- **Exercise requirements**: Print only the line with "亞太保險獎~引領保險夥伴榮登國際舞" and the lines after it, ending with the last line of the material, each exactly as it stands.

- **Source data**:
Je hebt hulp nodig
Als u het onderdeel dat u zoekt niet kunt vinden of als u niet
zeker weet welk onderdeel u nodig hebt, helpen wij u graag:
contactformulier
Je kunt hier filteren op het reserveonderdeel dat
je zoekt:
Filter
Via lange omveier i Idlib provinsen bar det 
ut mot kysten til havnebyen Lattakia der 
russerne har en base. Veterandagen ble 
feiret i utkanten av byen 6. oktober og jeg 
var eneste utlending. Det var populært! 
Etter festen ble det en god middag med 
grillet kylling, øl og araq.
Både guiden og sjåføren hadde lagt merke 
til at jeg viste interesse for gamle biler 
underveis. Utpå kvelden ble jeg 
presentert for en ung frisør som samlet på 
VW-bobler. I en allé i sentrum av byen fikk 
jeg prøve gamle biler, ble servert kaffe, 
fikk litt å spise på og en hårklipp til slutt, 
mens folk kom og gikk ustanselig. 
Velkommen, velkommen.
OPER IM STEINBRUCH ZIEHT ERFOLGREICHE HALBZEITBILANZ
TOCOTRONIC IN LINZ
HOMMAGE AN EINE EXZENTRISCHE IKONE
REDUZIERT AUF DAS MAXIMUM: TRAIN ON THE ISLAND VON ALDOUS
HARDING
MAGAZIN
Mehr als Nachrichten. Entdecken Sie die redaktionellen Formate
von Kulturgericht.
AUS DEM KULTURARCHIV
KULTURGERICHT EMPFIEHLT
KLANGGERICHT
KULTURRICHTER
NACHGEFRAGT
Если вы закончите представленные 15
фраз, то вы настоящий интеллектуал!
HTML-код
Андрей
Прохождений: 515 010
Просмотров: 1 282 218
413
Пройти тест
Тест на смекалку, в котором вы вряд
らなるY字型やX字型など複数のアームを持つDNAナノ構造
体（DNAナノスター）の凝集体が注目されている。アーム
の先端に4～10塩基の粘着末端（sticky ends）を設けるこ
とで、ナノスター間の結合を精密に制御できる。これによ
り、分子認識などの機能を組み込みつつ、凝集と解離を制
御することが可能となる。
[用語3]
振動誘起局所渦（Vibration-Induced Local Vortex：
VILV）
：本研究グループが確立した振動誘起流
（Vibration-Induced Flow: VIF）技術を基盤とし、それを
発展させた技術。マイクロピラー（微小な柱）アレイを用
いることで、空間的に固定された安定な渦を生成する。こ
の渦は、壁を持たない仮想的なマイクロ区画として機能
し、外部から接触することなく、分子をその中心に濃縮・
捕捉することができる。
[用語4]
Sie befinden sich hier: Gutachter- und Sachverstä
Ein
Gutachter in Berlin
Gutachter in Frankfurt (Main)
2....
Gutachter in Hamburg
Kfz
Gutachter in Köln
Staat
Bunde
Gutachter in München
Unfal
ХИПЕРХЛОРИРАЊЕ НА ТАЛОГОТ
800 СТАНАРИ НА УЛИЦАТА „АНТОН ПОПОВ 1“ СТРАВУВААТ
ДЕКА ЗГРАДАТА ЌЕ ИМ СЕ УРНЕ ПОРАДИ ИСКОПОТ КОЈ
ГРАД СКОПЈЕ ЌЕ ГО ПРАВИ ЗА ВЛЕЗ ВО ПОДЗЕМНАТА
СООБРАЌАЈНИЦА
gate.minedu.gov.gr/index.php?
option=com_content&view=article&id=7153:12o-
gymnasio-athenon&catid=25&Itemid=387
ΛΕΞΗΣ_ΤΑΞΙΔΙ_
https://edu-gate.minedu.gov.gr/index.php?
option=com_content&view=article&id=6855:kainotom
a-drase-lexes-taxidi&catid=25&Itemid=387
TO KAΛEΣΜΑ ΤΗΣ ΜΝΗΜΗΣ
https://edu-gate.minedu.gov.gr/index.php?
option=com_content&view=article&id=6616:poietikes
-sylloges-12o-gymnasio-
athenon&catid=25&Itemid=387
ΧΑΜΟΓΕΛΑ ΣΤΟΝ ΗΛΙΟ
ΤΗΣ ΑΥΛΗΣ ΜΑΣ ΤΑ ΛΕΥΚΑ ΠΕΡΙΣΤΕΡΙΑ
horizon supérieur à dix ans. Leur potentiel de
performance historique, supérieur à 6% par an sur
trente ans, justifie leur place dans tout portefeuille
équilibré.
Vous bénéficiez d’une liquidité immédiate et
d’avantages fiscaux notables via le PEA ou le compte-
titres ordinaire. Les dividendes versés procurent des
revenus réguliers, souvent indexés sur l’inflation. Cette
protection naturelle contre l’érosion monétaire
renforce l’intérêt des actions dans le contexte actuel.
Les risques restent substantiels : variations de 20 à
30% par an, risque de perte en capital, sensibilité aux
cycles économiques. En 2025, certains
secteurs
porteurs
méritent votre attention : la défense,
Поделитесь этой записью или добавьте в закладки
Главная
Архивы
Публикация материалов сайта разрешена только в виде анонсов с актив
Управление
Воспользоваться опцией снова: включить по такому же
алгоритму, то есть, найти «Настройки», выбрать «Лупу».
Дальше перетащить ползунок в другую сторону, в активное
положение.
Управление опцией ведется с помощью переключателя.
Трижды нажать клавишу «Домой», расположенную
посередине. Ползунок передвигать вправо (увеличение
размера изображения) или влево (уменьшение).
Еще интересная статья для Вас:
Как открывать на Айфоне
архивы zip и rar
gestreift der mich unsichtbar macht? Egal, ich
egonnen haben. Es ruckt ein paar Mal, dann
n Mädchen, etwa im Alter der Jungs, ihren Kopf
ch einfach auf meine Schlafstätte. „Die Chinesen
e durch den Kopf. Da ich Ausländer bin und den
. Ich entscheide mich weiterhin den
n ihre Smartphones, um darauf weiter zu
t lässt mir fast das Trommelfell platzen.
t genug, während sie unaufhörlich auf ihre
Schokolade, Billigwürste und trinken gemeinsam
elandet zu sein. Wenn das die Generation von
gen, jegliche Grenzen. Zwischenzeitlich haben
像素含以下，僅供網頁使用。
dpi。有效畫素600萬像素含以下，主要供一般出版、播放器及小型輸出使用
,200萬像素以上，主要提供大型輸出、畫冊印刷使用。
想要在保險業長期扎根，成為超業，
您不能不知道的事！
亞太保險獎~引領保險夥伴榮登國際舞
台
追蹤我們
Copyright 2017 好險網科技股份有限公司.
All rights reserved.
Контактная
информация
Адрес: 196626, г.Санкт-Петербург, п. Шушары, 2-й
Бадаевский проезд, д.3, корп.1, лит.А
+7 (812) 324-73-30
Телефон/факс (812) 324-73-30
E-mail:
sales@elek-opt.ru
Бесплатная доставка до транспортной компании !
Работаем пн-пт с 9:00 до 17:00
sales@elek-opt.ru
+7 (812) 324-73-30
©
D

- **Response**:
亞太保險獎~引領保險夥伴榮登國際舞
台
追蹤我們
Copyright 2017 好險網科技股份有限公司.
All rights reserved.
Контактная
информация
Адрес: 196626, г.Санкт-Петербург, п. Шушары, 2-й
Бадаевский проезд, д.3, корп.1, лит.А
+7 (812) 324-73-30
Телефон/факс (812) 324-73-30
E-mail:
sales@elek-opt.ru
Бесплатная доставка до транспортной компании !
Работаем пн-пт с 9:00 до 17:00
sales@elek-opt.ru
+7 (812) 324-73-30
©
D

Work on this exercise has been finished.